Applaudissements...
Pour ce court roman qui s'inscrit dans le cycle des Banlieusards ou "Chroniques légendaires de gens sans importance à la fin des années 1970".
Sur un ton faussement désinvolte l'auteur nous raconte la vie, la mort de Serge Gautier.
Nous faisons sa connaissance à l'âge de cinq ans lorsqu'il emménage dans la banlieue parisienne, dans le petit village de Sarcelles, où ses parents s'installent avant guerre. Le père est ouvrier métallo, militant communiste, la mère, rouge elle aussi, travaille à domicile comme couturière. Pour Serge, les jours s'écoulent entre la découverte de la liberté à la campagne, les jeux et petites guerres entre bandes de gamins, les visites des oncle et tante de Savigny sur Orge, sur fond d'atmosphère militante générée par les parents et leurs camarades. La famille s'agrandit avec l'arrivée d'une petite soeur, Janine, et d'une petite cousine, Jeanne dont il tombe éperdument amoureux. Mais déjà "Serge préfère voir que faire" puis "a toujours l'air de se foutre de la gueule du monde" et enfin "Serge arrête de te conduire dans la vie comme si tu étais tout le temps au théâtre".
Et puis la guerre chamboule ce bel équilibre, le père est arrêté, déporté.

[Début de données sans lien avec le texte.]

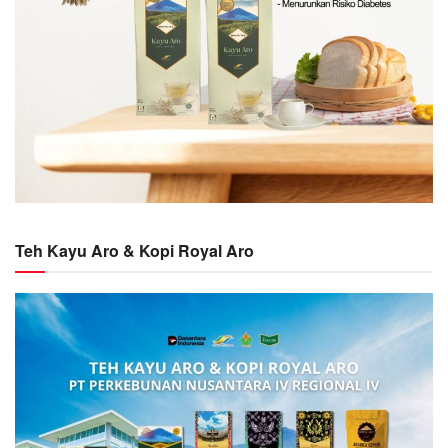
Teh Kayu Aro & Kopi Royal Aro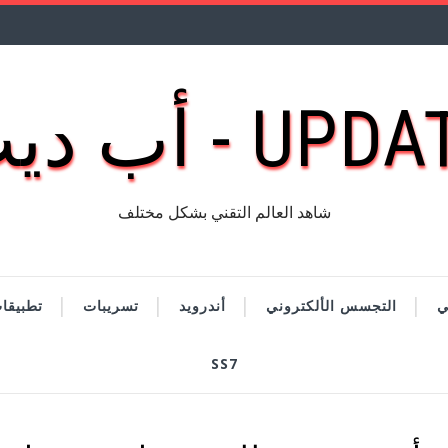
UP - أب ديت
شاهد العالم التقني بشكل مختلف
ي
التجسس الألكتروني
أندرويد
تسريبات
تطبيقا
SS7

La communauté résiste puis soutient la famille quand il s'avère que le père ne reviendra pas. Fils modèle, Serge endosse le rôle d'homme de la famille, tout en poursuivant ses études. Il traversera ces années et ces épreuves un pied dans la réalité, un autre dans un monde imaginaire où la vérité se travestit au gré de ses angoisses et de ses craintes. Fils de héros, il rentre lui aussi à l'usine. C'est le temps de la camaraderie, du militantisme obligé en mémoire du père, des histoires d'amour. Mais à vingt ans, une tuberculose inopinée le libèrera de tout cela. Et à trente, c'est sa mère, avec laquelle il vit toujours, qui l'abandonnera, lui permettant ainsi de larguer la dernière amarre. Et toujours "Serge préfère voir que faire" et "Serge arrête de te conduire dans la vie comme si tu étais tout le temps au théâtre".
Continuant sur sa lancée, Serge persistera à rester spectateur de la vie des uns et des autres, de la sienne aussi et du monde qui se transforme. Jusqu'au bout, il refusera l'engagement. Il ne deviendra acteur qu'à l'approche de la mort. "Parce que je ne suis pas sûr d'avoir choisi ma vie, alors j'aimerais bien choisir ma mort."
J'ai trouvé émouvant le récit de ce passager de la vie ordinaire, sans attaches, complaisant, traversant le temps en dilettante pour se confronter enfin à la question primordiale de sa finitude, sans jamais lâcher ses béquilles imaginaires qui l'ont aidé à tenir debout et à arriver jusque là.